King makes a few additions here and there: the hospital dog from The Kingdom becomes a spectral anteater with sharp teeth, who ushers spirits from the world of the living to a sort of basement purgatory. An additional character, a comatose painter hospitalized after being hit by a car, can communicate with the hospital’s ghosts on the astral plane.

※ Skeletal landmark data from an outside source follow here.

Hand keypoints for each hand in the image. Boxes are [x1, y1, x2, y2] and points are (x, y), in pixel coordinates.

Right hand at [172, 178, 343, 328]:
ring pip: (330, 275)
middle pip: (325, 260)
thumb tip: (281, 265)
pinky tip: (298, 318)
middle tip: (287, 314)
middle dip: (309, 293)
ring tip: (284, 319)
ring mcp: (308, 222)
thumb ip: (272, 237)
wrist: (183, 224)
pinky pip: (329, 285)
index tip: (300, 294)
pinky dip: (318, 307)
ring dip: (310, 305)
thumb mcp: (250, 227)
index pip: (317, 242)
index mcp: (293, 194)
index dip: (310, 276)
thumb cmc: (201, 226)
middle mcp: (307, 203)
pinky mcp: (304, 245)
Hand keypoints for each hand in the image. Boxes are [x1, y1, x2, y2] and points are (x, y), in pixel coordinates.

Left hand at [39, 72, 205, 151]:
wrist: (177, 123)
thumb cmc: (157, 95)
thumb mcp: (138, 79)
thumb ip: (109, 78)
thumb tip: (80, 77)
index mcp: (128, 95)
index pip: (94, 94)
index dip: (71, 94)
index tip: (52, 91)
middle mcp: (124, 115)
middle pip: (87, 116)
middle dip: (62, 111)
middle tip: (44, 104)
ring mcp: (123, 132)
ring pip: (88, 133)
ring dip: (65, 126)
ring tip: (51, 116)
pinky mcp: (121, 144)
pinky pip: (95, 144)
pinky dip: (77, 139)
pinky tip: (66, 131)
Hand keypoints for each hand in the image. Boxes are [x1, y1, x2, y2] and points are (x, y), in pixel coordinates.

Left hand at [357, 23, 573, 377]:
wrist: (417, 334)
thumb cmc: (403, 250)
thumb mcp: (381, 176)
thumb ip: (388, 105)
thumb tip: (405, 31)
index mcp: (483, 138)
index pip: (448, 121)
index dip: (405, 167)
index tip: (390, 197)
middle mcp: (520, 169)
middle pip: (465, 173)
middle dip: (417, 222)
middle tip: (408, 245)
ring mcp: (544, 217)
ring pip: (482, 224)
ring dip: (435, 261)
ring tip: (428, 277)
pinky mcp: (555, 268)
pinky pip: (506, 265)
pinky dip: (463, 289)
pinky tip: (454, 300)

Neither of these shows had a large viewership, and both were canceled after a single season. (Kingdom Hospital, though, is well worth a watch.)

Lars von Trier’s creation lives on in a final conclusive season, broadcast on DR and on Mubi in America as The Kingdom: Exodus. The director didn’t spend too much time revisiting the earlier episodes, preferring to focus on the new story he wanted to tell, and Exodus is indeed something of a departure from the first two seasons—with a more metatextual take on the ideas of the show before diving back into all the weird stuff.

The Drusse character arrives in the form of Karen Svensson (​​Bodil Jørgensen) an elderly sleepwalker who believes the events of a Lars von Trier TV show from the ’90s to be real (ha-ha), and the absence of the original Dr. Helmer is remedied by the arrival of his son, Helmer Jr. (Mikael Persbrandt), whose fear of politically incorrect improprieties swiftly lands him in hot water. Both of the omniscient dishwashers have been replaced by new actors, one of which is a talking robot.

Unlike the first two seasons of the show, von Trier’s end credits monologues in Exodus are delivered from behind a curtain. The director was unknowingly suffering from the beginnings of Parkinson’s disease, a diagnosis he announced this year, while he was filming the show, and told reporters at the Venice Film Festival that he had “a rotten time.” Instead, during his monologues the camera focuses on an Advent wreath hanging in front of the ever present red curtain, at the bottom of which you can see, presumably, the toes of von Trier’s shoes.

After each episode, another of the four candles on the wreath is lit, signifying in no uncertain terms the Biblical nature of the story von Trier is attempting to tell, substituting hospital orderlies and sickened inmates for gods and monsters, reminding us, as always, the importance of taking the good with the evil.